A few days after our little Jonas Bronx Johnson was born, Kurt came out of the bathroom one morning and said, "I just thought of something randomly while I was in the shower... Isn't the original settler of the Bronx named Jonas?" We rushed to the computer to confirm, and sure enough, Jonas Bronck was the first landholder in what's now the Bronx... What's funny, though, is that we not only inadvertently named Jonas after the founder of the Bronx, but when we looked up the founder's name, we found out his middle name was... "Johnson"! Jonas Johnson Bronck. So much for being original.
What was far worse, though, happened when we took Jonas to church for the first time the next week, and one of the men standing next to us overheard our new baby’s name and said, “Oh. That’s so funny. My friends just named their baby Jonas Johnson, too!” Sigh.

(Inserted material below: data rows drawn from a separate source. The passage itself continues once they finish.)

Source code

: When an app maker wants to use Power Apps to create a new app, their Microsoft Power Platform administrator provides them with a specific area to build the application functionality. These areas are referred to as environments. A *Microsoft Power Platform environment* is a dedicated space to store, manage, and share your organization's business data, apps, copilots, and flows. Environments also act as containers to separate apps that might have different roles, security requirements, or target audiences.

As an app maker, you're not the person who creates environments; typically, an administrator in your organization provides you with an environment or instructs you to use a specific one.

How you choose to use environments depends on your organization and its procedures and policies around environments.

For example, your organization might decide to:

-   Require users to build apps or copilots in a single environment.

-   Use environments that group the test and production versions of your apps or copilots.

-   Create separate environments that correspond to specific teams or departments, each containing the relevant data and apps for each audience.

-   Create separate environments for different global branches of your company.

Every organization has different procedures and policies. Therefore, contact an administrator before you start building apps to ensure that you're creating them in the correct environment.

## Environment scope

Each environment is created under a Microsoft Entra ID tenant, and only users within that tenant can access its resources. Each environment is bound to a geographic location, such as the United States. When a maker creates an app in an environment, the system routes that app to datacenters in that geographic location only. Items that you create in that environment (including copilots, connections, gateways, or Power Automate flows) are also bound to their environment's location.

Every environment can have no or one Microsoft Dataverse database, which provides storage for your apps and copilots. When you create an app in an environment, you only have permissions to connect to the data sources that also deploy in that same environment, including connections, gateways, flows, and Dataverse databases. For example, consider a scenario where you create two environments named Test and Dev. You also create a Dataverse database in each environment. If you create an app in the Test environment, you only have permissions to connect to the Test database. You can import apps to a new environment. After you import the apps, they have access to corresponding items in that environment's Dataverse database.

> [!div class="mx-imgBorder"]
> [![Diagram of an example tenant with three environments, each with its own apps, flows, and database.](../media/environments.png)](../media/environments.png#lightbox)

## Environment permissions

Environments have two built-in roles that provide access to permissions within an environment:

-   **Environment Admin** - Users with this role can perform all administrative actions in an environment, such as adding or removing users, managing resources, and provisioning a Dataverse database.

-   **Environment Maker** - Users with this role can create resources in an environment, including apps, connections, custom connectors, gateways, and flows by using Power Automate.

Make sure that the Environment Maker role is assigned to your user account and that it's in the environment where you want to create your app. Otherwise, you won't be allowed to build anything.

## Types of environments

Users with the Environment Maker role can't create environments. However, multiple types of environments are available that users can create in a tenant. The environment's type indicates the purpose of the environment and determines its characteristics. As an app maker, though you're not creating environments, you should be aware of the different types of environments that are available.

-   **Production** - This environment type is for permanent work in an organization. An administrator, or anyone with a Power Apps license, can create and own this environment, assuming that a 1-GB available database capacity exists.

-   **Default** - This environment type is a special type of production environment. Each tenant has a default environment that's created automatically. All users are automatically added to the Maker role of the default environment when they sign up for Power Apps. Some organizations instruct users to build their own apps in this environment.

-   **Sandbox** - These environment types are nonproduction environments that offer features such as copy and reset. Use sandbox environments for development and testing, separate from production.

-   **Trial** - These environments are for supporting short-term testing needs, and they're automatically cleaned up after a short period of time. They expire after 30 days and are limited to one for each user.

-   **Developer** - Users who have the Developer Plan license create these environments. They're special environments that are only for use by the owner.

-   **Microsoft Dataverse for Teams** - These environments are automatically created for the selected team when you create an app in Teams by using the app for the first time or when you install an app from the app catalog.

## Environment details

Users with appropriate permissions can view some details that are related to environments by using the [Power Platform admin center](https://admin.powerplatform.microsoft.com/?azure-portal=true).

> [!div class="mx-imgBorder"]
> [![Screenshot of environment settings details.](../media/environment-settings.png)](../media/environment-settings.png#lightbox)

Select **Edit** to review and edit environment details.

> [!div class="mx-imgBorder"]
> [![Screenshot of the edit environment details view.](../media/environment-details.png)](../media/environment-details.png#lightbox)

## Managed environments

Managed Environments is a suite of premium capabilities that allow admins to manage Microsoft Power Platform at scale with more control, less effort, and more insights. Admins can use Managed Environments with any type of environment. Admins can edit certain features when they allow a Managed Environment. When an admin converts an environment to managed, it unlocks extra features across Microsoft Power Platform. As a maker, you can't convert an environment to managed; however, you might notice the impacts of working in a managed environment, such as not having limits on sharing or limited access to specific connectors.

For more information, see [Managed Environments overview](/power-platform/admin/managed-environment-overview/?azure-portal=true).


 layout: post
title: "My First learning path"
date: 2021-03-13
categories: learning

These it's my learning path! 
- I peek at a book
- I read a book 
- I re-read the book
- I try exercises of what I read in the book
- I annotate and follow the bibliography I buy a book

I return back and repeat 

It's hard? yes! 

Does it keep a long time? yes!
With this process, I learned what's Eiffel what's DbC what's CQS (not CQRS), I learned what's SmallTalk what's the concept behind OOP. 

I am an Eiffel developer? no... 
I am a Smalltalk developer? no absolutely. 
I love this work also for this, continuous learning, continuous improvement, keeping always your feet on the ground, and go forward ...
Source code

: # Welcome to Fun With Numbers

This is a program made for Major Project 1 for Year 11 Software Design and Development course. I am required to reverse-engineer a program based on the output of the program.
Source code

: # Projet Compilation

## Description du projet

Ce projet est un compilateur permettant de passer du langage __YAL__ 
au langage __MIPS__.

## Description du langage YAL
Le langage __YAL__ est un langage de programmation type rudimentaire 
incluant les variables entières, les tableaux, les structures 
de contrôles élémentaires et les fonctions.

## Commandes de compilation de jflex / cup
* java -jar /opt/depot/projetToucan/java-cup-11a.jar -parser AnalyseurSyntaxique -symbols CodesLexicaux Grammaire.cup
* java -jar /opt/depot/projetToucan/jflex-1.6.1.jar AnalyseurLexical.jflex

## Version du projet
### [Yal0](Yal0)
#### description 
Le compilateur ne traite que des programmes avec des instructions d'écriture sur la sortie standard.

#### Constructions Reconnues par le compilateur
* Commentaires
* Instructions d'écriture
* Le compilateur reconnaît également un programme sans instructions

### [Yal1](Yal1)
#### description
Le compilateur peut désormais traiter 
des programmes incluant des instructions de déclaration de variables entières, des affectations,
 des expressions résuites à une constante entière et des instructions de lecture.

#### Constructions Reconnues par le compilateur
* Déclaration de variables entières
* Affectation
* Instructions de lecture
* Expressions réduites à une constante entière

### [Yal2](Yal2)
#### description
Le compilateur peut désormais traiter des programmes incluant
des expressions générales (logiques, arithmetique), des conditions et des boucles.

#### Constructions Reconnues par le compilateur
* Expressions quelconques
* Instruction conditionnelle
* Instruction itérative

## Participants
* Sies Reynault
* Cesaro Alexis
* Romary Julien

We went back home, to a new apartment we had just moved into. During a daily field trip to the mailbox with Jonas, my husband met an older lady with a thick European accent. They started chatting, which I’ve found happens often when you have a cute baby in tow. When she asked his name and my husband said Jonas, she said, “Oh! That’s my son’s name, too! It means John in my country.” John. Could we have a more creative name? Double sigh.
I admit that at first I found myself sometimes embarrassed at telling people my son’s name because I felt bland saying it. I felt like it reflected something lazy or homogenous about me. Like I had made my own little masterpiece, and then didn’t care enough to follow through on the name. But here’s the thing I’m slowly learning… Jonas is not my masterpiece project made out of a recipe or a set of instructions. There is no finite list of ingredients required to make a Jonas.
Jonas is a creative masterpiece that is evolving. And he’s not only mine. He’s a collaboration of both my husband and me and, eventually, the hundreds of other people that will touch his life in the future. It’s a much more fun way of creating something, really. We don’t know what the end product will be, but we can see the evolution already taking form as we add the pieces and watch them grow.
Jonas has grown into his name. And I have grown into it, too. In fact, surprisingly, I now count it to be one of my favorite words. As sure as I am that my baby would be as sweet by any other name, now I can’t imagine calling him anything else but my Jonas.